From 2017 to 2018, the Monitoring the Future survey found that the rise in e-cigarette use by 10th graders and 12th graders is the largest single-year increase in use of a substance recorded by the survey for those groups. … [W]e are at risk of a huge share of a whole generation developing an addiction to nicotine—and that is not a future anyone wants for our country. At HHS, we have been developing a comprehensive, balanced approach to this challenge.
As Prepared for Delivery
Good morning, and thank you, everyone, for joining this important gathering.

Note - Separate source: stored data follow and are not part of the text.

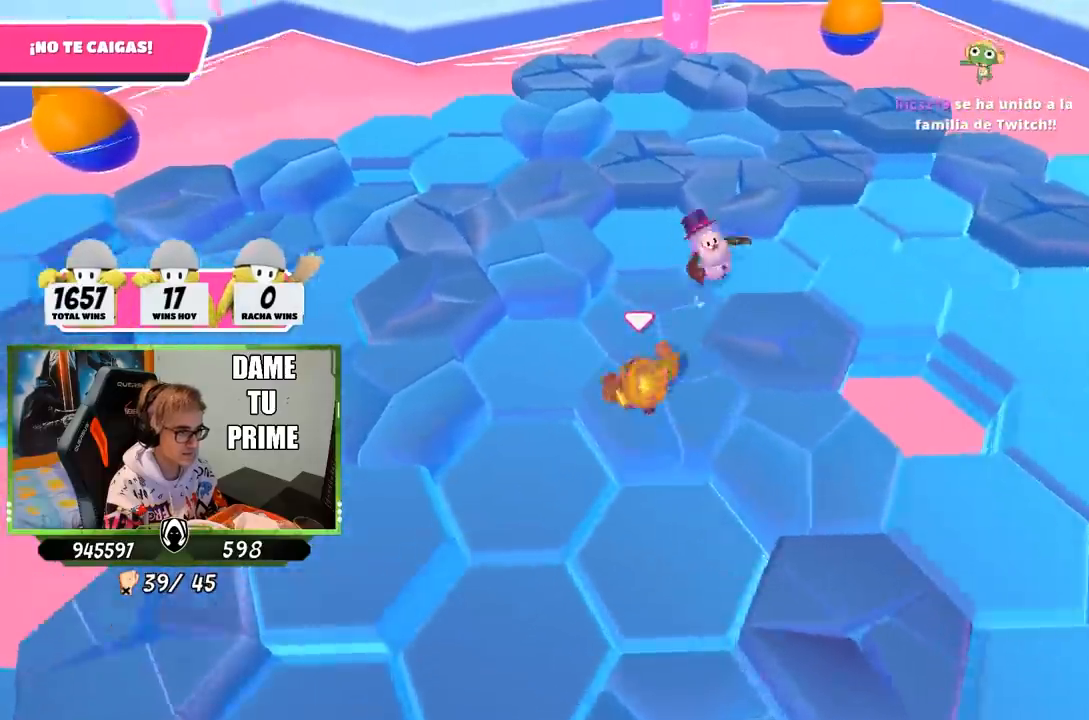
{"buttons": [], "left_stick": "right", "right_stick": "right", "events": [[67, "right_stick", "center"], [167, "CROSS", "down"], [200, "left_stick", "up-right"], [250, "left_stick", "right"], [267, "CROSS", "up"], [400, "right_stick", "down-right"], [500, "right_stick", "right"]]}
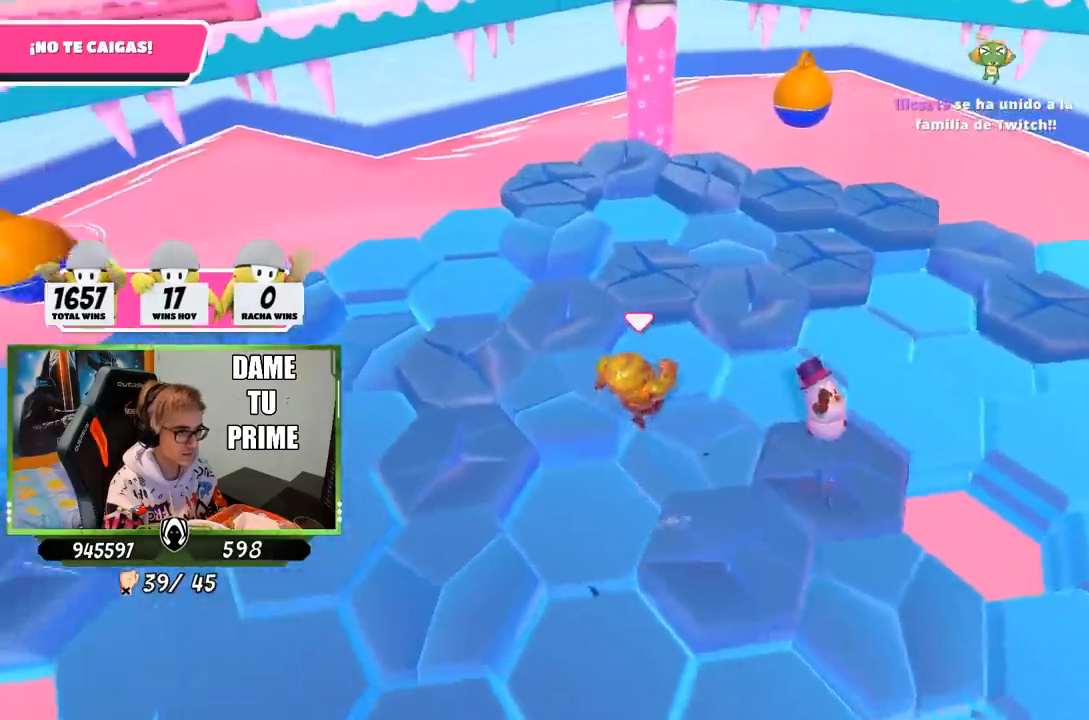
{"buttons": [], "left_stick": "right", "right_stick": "center", "events": [[267, "left_stick", "down-right"], [467, "right_stick", "center"], [500, "left_stick", "right"]]}
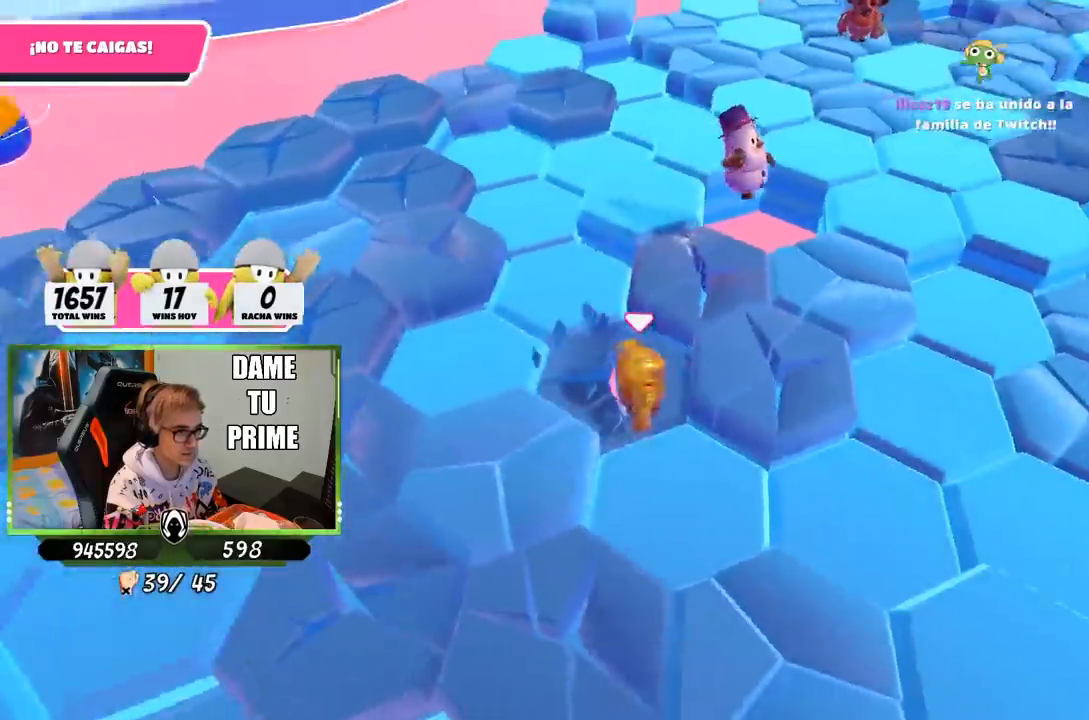
{"buttons": [], "left_stick": "up-right", "right_stick": "down", "events": [[33, "CROSS", "down"], [167, "CROSS", "up"], [367, "left_stick", "up-right"], [367, "right_stick", "down"]]}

I’d particularly like to thank those who have joined us at HHS today to share their perspectives on how e-cigarette use is spreading among our youth, and I’d like to thank everyone at HHS who is helping to understand and address the problem.
That includes our Surgeon General Jerome Adams, who will be issuing the first-ever surgeon general’s advisory on youth e-cigarette use today.
It also includes FDA Commissioner Scott Gottlieb, who is leading a comprehensive policy response to the rise of e-cigarette use among young Americans.
It also includes many leaders from across HHS, including CDC, SAMHSA, and NIH, who are helping us better track the epidemic of youth e-cigarette use.
One of the latest data points we just received comes from the NIH-funded Monitoring the Future survey, produced by scholars at the University of Michigan.
This important annual survey of American secondary school students, college students, and young adults provides insight into how substance use is changing among these populations.
From 2017 to 2018, the Monitoring the Future survey found that the rise in e-cigarette use by 10th graders and 12th graders is the largest single-year increase in use of a substance recorded by the survey for those groups.
In the last year, the share of 12th graders reporting e-cigarette use in the past 30 days rose from 11 percent to 21 percent—almost doubling and taking us to where more than 1 in 5 high school seniors report using e-cigarettes in the past 30 days.
Monitoring the Future has been surveying American 12th graders every year since 1975, and it has never seen a spike in use of a particular substance of more than 5 percentage points.
This dramatic rise is consistent with what we have seen from CDC and FDA’s National Youth Tobacco Survey, which found a 78 percent increase in high schoolers’ e-cigarette use from 2017 to 2018.
The bottom line is that, in the data sets we use, we have never seen use of any substance by America’s young people rise this rapidly. This is an unprecedented challenge.
It comes at a time when there are encouraging signs in other areas: Use of some other nicotine products is dropping, and use of alcohol and opioids is dropping, too.
But we are at risk of a huge share of a whole generation developing an addiction to nicotine—and that is not a future anyone wants for our country.
At HHS, we have been developing a comprehensive, balanced approach to this challenge.
We want to ensure that e-cigarettes can be used as an off-ramp for adults who want to quit combustible cigarettes. Traditional, combustible cigarettes remain the leading cause of preventable death in the United States, and providing an effective off-ramp from them is a public health priority.
But at the same time, we cannot allow e-cigarettes to become an on-ramp to nicotine addiction for younger Americans.
So we will continue raising awareness of this challenge and exploring the right policy solutions.
You will hear more about that from Surgeon General Adams and then from Commissioner Gottlieb.
I want to reiterate: E-cigarettes could help many American adults end their addiction to traditional cigarettes, but we cannot let them ensnare younger Americans into a new addiction.
I’d now like to hand things over to Vice Admiral Adams, who has made addiction and mental health issues a top priority during his time as America’s top doctor.
I’m grateful for his decision to shine a light on this issue today and I’ll hand it over to him now.